--- Extract Enclosed Below ---

In an age where everyone can speak, expressing an opinion can feel oddly dangerous. One sentence lands wrong, and suddenly you’re “that person.”
I’ve felt that fear, too.
After I publish something, I reread it again and again, tweaking words and softening edges. And still, it can “ferment” online, spreading and changing shape as more people join in. A sincere share can be read as showing off. A calm discussion can turn into a fight. After enough of these experiences, many of us do the safest thing we can think of.
We go quiet.
I used to be part of that quiet crowd. Even starting my public writing this year took a long time. I’m still cautious. I still hesitate. But I’m learning to do something else: to accept the full range of voices that show up—supportive, confused, critical, misinformed, even mean.
Because only when you accept what’s there can a new perspective appear.
Not every voice is an attack
The turning point for me was this: I stopped treating every response as an assault. Instead, I “went down” into the comment section, not to defend myself, but to observe and to feel.
What I found was simple and almost funny. Behind every opinion is a different person with a different goal. If the lens is different, the conclusion will be different.
Some people argue to clarify. You go back and forth, and then suddenly you understand each other.
Oh. So that’s what you mean.
And some people argue only to repeat emotion. The conversation loops. After twenty minutes you realize you aren’t even talking about the same thing.
Here’s the part that matters.
You can choose.
You can choose whether to continue. You can choose who is worth going deeper with. You can choose to exit.
The deeper choice: accept change, accept imperfection
There’s another layer to this kind of choosing: accepting that ideas exist, even the ones you don’t like—and accepting that the world keeps changing.
What you say right now might be wrong. Not because you’re stupid, but because someone else saw something earlier than you did.
What someone else says right now might be right. And a few years later, when you look back, it might be wildly wrong.
If that sounds unsettling, it is. But it’s also freeing. It means you don’t have to cling to being right. You only have to stay awake.
Still, this isn’t a skill that appears out of nowhere. It takes real inner energy to practice it.
Recently, while reading William Zinsser’s Writing to Learn, I found a description that made the whole thing click.

--- End of Enclosed Extract ---
--- Information provided Enclosed Below ---

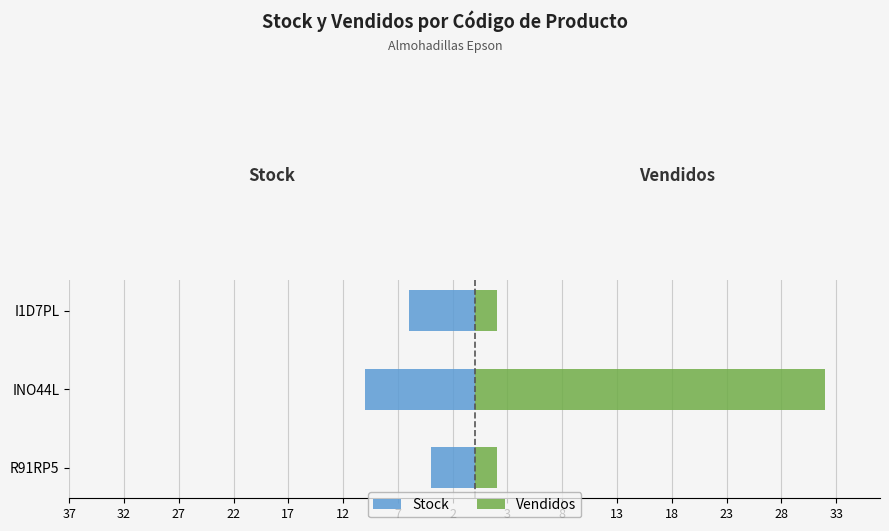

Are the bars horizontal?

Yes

--- End of Enclosed Information provided ---
--- Information provided Enclosed Below ---

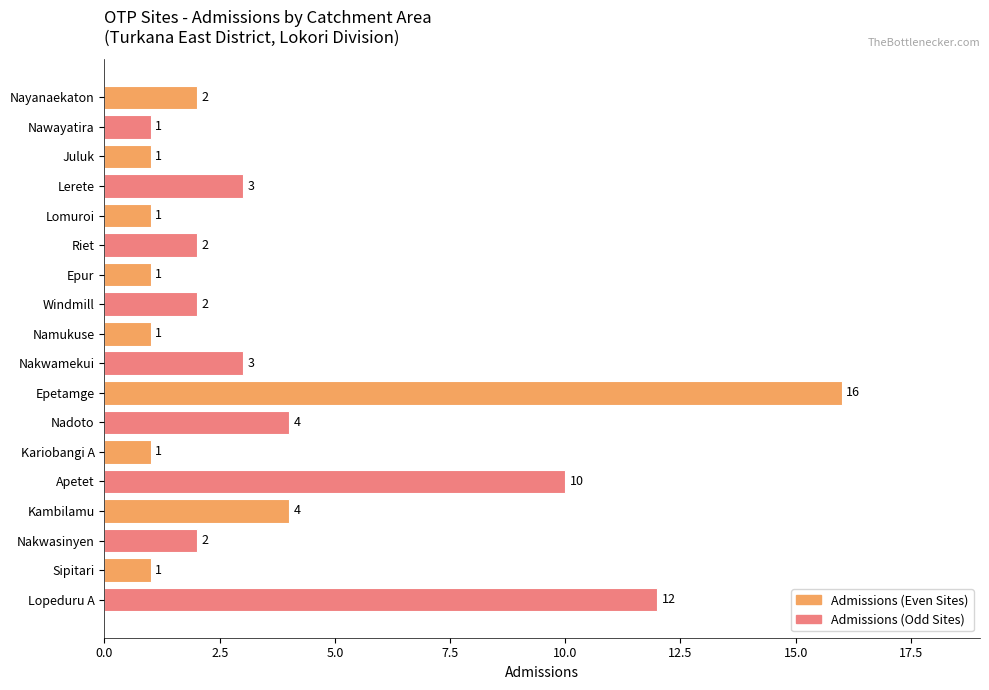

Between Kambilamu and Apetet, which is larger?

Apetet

--- End of Enclosed Information provided ---
--- Information provided Enclosed Below ---

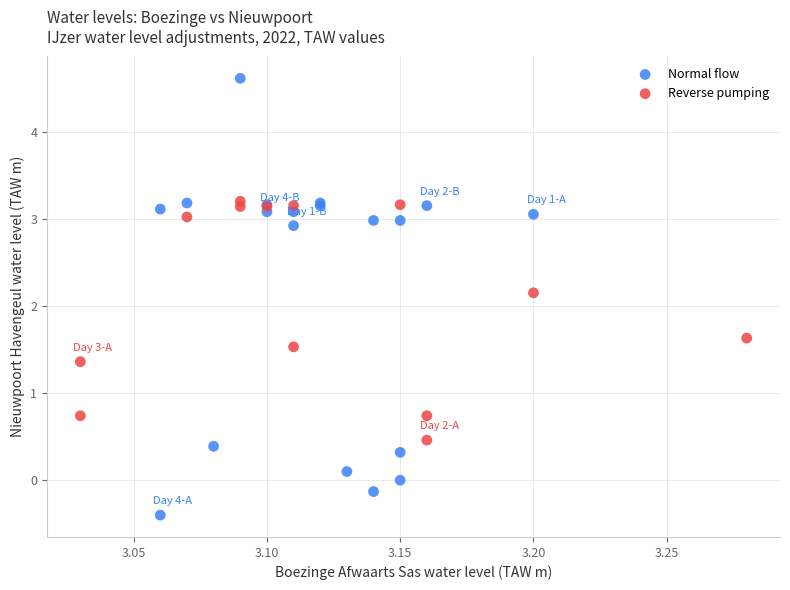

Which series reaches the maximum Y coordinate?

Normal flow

--- End of Enclosed Information provided ---

# Work order 1
In the essay on sharing opinions online, which book was the writer reading when they found a description that made everything click?
# Work order 2
Continue the essay on sharing opinions online, starting after its last sentence.
The items above come from a separate source and are unrelated to the essay on sharing opinions online.

# Reply 1
William Zinsser's Writing to Learn.

# Reply 2
Writing is vulnerable. That’s the point.
Zinsser says writing is, by nature, vulnerable. The moment a reader sees your work, you lose control over how it will be interpreted.
That loss of control is not a bug. It’s the deal.
So what do you lean on when misunderstanding is guaranteed?
Zinsser points to two kinds of inner fuel: confidence and self-respect.
Confidence is the belief that what you’re writing has value. It gives you the courage to write for yourself first. When you’re moved by your own words, there’s a chance someone on the other side of the screen will be moved, too.
Self-respect is what keeps criticism from collapsing you. It doesn’t mean you’re beyond feedback. It means your sense of self isn’t held hostage by every reaction.
I edit for myself and I write for myself. I assume that if I consider something interesting or funny, a certain number of other people will too. If they don’t, they have two inalienable rights—they can fire the editor and they can stop reading the writer.
Once you accept the limits of language, a more rational choice becomes possible. You stop spending energy trying to control what cannot be controlled, other people’s interpretations, and you return to the one thing you can actually influence.
The work.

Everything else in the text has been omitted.